### WHAT TO DO
Single out the lines of the material that contain "serif" and copy them.
DATASET RECORDS START
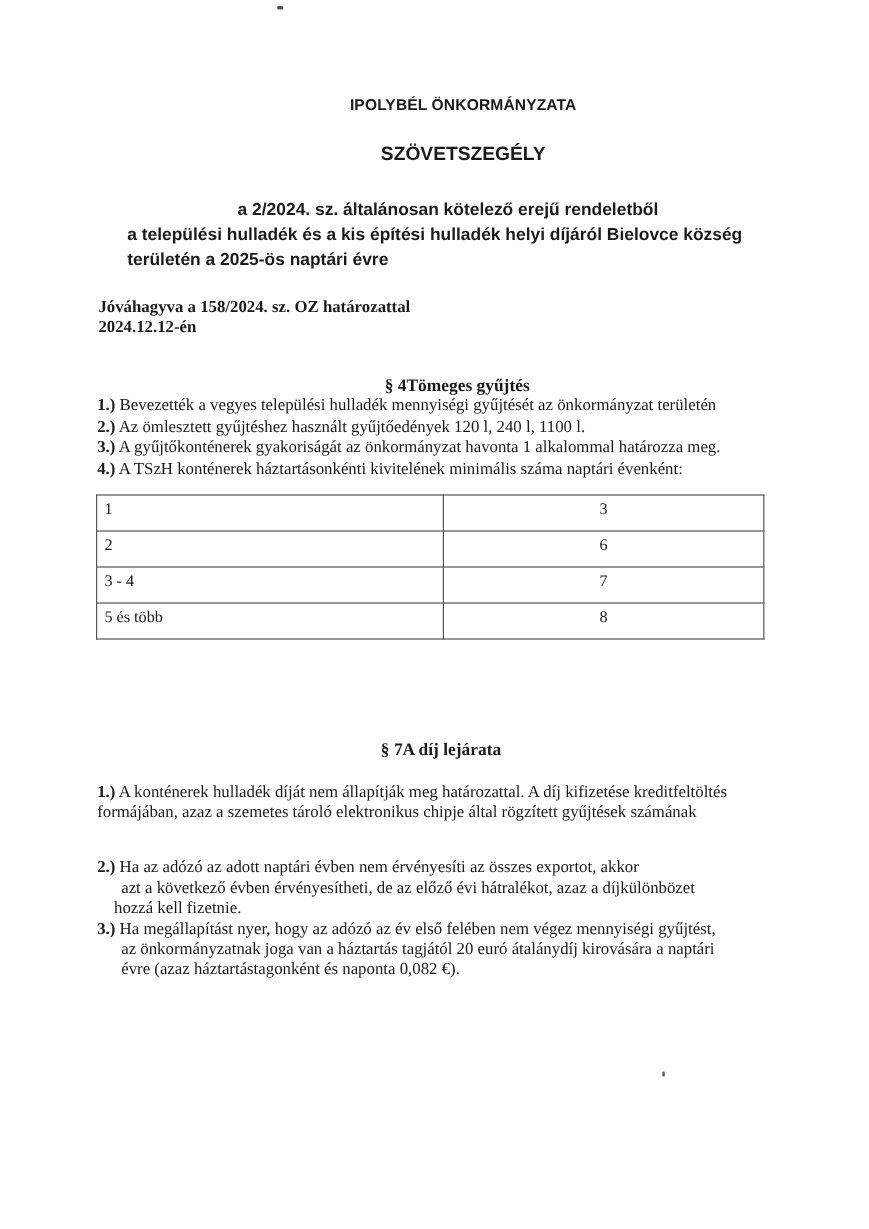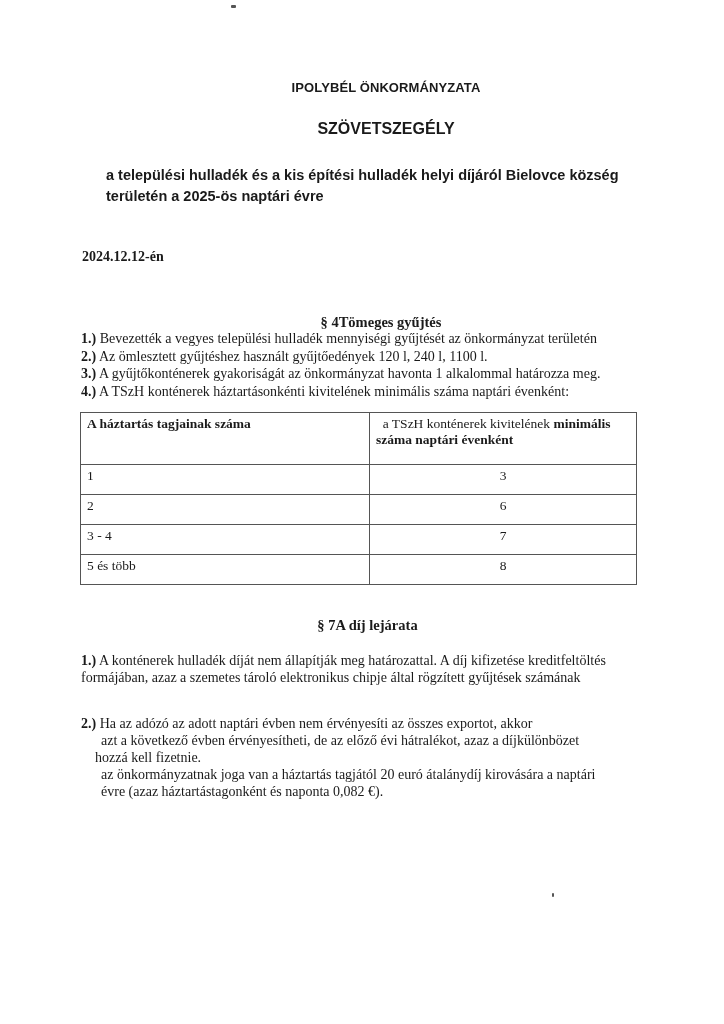--- a/index.html
+++ b/index.html
@@ -49,6 +49,7 @@
 <div class="abs doc-title sans">SZÖVETSZEGÉLY</div>
 
 <div class="abs subtitle sans">
+  <span class="l1">a 2/2024. sz. általánosan kötelező erejű rendeletből</span>
   <span class="l2">a települési hulladék és a kis építési hulladék helyi díjáról Bielovce község</span>
   <span class="l3">területén a 2025-ös naptári évre</span>
 </div>

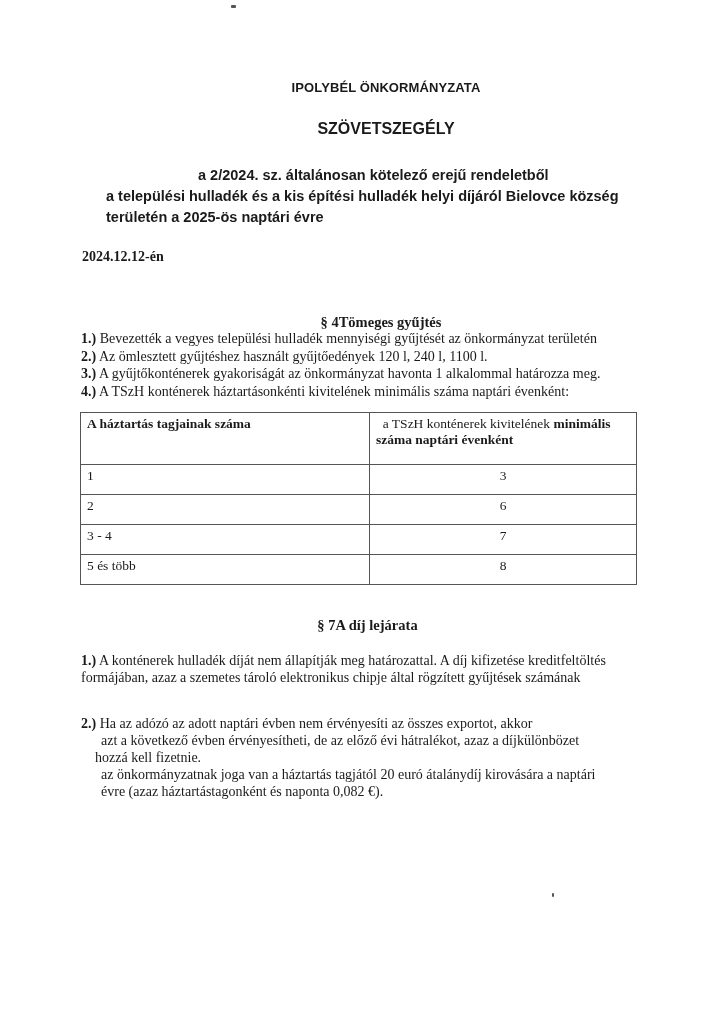--- a/index.html
+++ b/index.html
@@ -55,6 +55,7 @@
 </div>
 
 <div class="abs approval serif">
+  <div>Jóváhagyva a 158/2024. sz. OZ határozattal</div>
   <div>2024.12.12-én</div>
 </div>
 

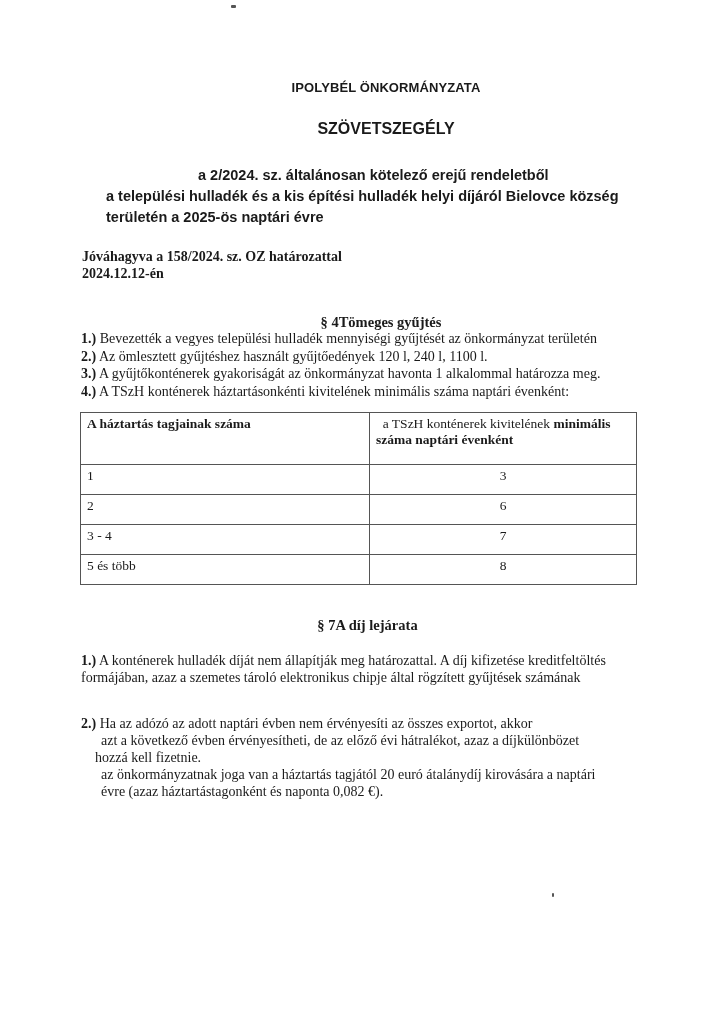--- a/index.html
+++ b/index.html
@@ -70,10 +70,6 @@
 
 <table class="t serif">
   <tbody>
-      <tr class="hdr">
-    <td class="c1 b">A háztartás tagjainak száma</td>
-    <td>&nbsp;&nbsp;<span>a TSzH konténerek kivitelének </span><span class="b">minimális</span><br><span class="b">száma naptári évenként</span></td>
-  </tr>
   <tr class="row">
     <td class="c1">1</td>
     <td class="val">3</td>

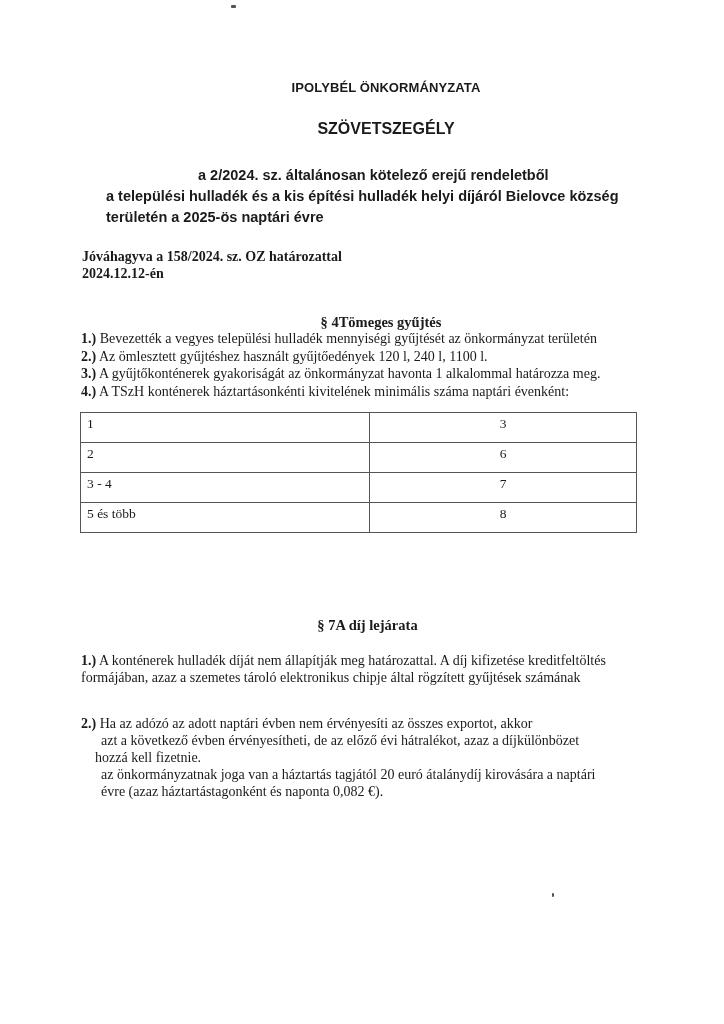--- a/index.html
+++ b/index.html
@@ -103,6 +103,7 @@
 </div>
 
 <div class="abs p7 serif" style="top:766px;">
+  <span class="first"><span class="num">3.)</span><span>  Ha megállapítást nyer, hogy az adózó az év első felében nem végez mennyiségi gyűjtést,</span></span>
   <span class="ind">az önkormányzatnak joga van  a háztartás tagjától 20 euró átalánydíj kirovására a naptári</span>
   <span class="ind">évre (azaz háztartástagonként és naponta 0,082 €).</span>
 </div>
DATASET RECORDS END
### TASK RESULT
 <div class="abs approval serif">
 <table class="t serif">
 <div class="abs p7 serif" style="top:766px;">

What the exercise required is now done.